Write out, from the entries below, exactly the lines that run between the lines holding "достопримечательности описаны очень точно и" and "своей прекрасной книги.", inclusive, and stop there.

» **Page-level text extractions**
-----

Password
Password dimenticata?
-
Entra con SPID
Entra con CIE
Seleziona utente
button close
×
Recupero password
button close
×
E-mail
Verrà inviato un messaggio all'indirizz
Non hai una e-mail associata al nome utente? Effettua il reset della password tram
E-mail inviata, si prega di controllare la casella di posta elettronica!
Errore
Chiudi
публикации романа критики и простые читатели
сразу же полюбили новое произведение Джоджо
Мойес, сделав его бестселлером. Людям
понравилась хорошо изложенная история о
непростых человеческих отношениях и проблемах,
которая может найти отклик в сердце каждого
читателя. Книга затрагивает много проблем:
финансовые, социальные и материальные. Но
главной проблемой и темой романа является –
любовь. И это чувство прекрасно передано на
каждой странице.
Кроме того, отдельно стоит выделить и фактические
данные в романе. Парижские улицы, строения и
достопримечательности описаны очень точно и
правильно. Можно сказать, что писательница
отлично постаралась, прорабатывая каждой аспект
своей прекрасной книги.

-----

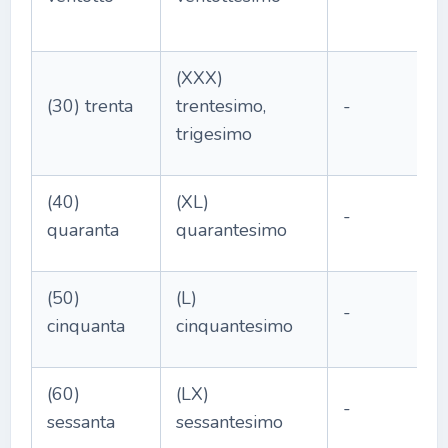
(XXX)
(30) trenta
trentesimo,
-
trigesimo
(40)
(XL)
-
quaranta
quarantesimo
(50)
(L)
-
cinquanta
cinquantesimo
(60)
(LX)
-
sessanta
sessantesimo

-----

» **EXERCISE RESULT**
достопримечательности описаны очень точно и
правильно. Можно сказать, что писательница
отлично постаралась, прорабатывая каждой аспект
своей прекрасной книги.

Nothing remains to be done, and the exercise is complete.